** SOURCE RECORDS follows **
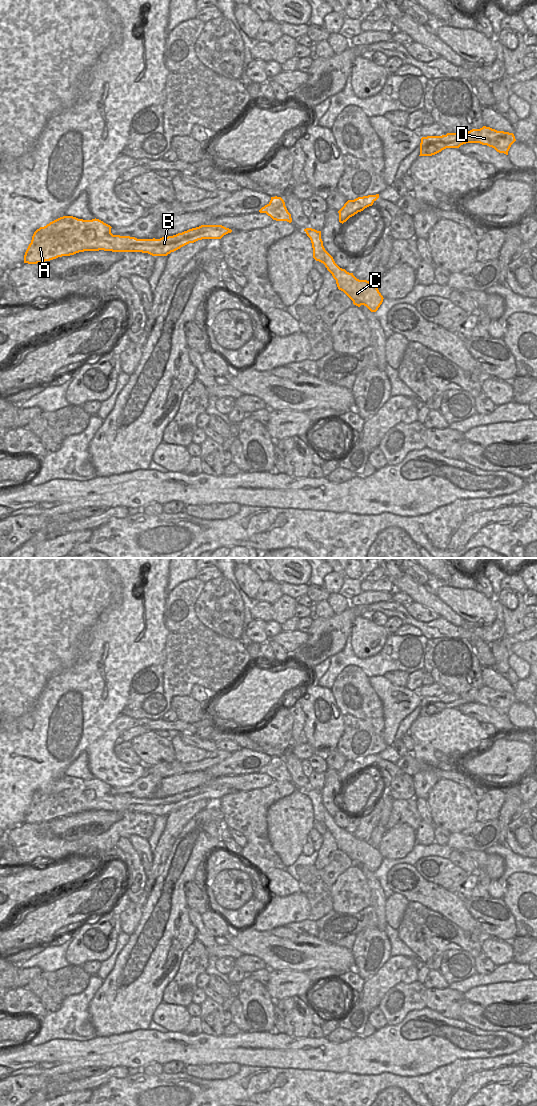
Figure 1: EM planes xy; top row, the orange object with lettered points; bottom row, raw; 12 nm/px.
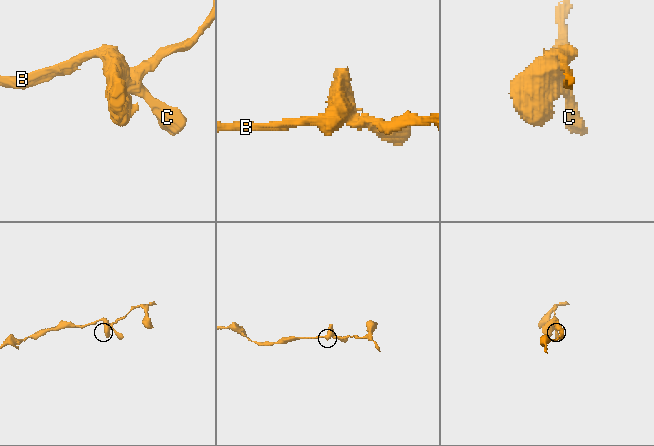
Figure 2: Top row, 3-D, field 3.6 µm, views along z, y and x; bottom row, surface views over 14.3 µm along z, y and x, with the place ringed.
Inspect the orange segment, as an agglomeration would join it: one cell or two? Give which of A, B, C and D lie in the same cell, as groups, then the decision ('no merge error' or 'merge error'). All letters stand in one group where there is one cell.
A B C D | no merge error

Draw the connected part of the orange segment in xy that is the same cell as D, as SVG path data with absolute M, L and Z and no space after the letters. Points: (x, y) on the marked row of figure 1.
M483 126L480 129L472 129L464 133L422 137L419 156L432 156L446 148L459 148L466 143L480 143L494 148L499 153L508 155L508 151L515 141L513 133Z

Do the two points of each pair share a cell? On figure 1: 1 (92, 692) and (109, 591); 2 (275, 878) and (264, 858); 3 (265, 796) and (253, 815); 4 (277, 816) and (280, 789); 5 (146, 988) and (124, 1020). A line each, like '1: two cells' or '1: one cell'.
1: one cell
2: two cells
3: one cell
4: two cells
5: one cell

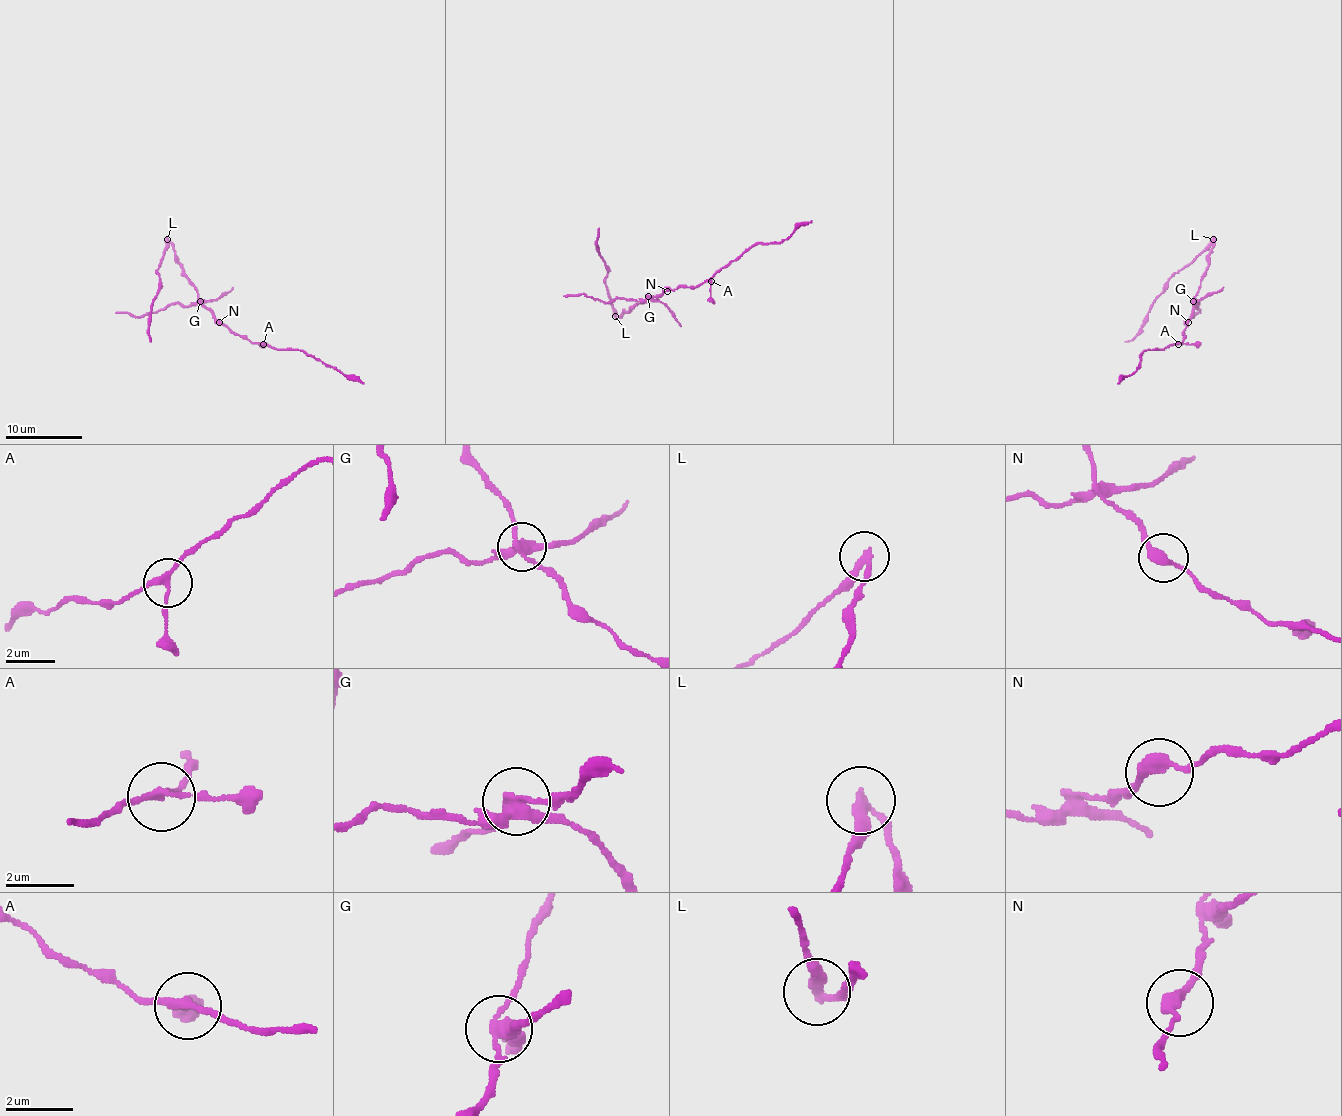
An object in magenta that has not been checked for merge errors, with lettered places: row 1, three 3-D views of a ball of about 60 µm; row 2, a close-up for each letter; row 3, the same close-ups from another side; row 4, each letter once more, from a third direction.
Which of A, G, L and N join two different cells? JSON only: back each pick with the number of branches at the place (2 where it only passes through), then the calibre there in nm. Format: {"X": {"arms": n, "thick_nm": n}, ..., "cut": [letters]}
{"G": {"arms": 4, "thick_nm": 320}, "L": {"arms": 2, "thick_nm": 260}, "cut": ["G", "L"]}

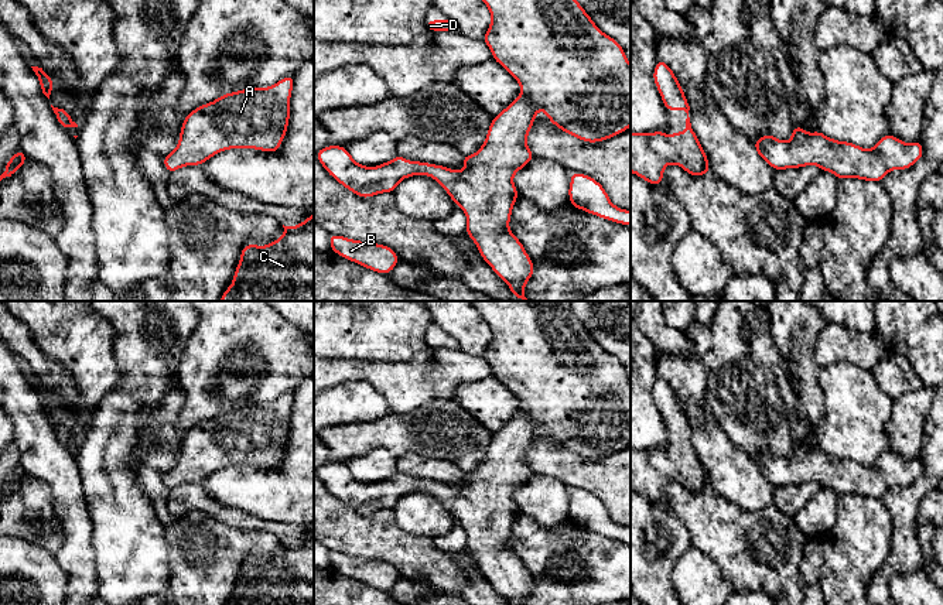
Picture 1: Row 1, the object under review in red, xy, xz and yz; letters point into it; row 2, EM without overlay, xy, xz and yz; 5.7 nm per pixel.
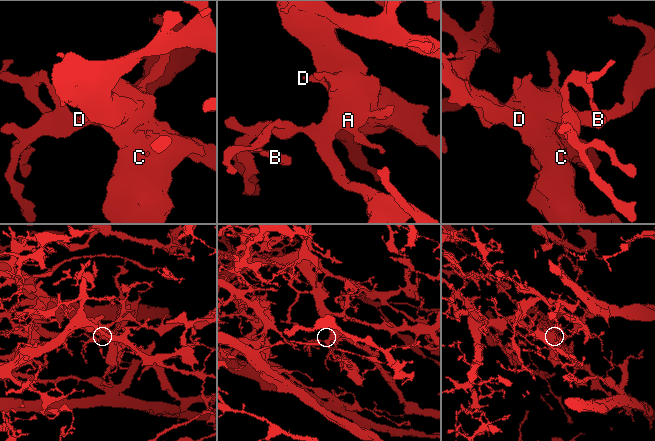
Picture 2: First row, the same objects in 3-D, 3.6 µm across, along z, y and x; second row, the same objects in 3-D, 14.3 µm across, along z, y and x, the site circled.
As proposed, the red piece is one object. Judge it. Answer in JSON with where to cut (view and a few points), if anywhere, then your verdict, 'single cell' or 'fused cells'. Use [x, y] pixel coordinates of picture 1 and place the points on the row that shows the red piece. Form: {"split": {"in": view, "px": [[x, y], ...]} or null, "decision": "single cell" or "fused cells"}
{"split": null, "decision": "single cell"}

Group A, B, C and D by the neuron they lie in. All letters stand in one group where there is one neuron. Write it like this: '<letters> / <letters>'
A B C D

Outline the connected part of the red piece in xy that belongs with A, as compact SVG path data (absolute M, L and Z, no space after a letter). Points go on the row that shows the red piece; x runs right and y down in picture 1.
M294 76L277 83L223 93L191 110L182 122L180 141L163 160L170 174L185 165L202 165L230 148L276 153L290 122Z

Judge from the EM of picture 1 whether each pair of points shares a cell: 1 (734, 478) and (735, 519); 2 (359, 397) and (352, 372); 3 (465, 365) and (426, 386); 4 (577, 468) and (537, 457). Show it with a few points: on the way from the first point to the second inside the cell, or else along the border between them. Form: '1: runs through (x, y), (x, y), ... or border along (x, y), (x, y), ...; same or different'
1: border along (709, 489), (748, 509), (762, 510); different
2: border along (328, 388), (351, 382), (368, 382), (385, 396); different
3: runs through (455, 368), (441, 371), (436, 376); same
4: runs through (567, 467), (547, 458); same

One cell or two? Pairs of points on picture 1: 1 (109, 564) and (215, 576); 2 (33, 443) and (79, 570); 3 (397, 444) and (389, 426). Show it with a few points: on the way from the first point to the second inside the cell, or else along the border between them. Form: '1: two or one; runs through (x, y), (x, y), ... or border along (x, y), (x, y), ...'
1: two; border along (173, 556), (170, 559), (170, 577), (161, 590)
2: one; runs through (61, 474), (77, 523), (77, 539)
3: one; runs through (397, 440), (397, 434), (393, 430)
** End of SOURCE RECORDS **
TASK STATEMENT:
What lines in the data include the string "bottom"? Copy each one.

SOLUTION TO THE PROBLEM:
Figure 1: EM planes xy; top row, the orange object with lettered points; bottom row, raw; 12 nm/px.
Figure 2: Top row, 3-D, field 3.6 µm, views along z, y and x; bottom row, surface views over 14.3 µm along z, y and x, with the place ringed.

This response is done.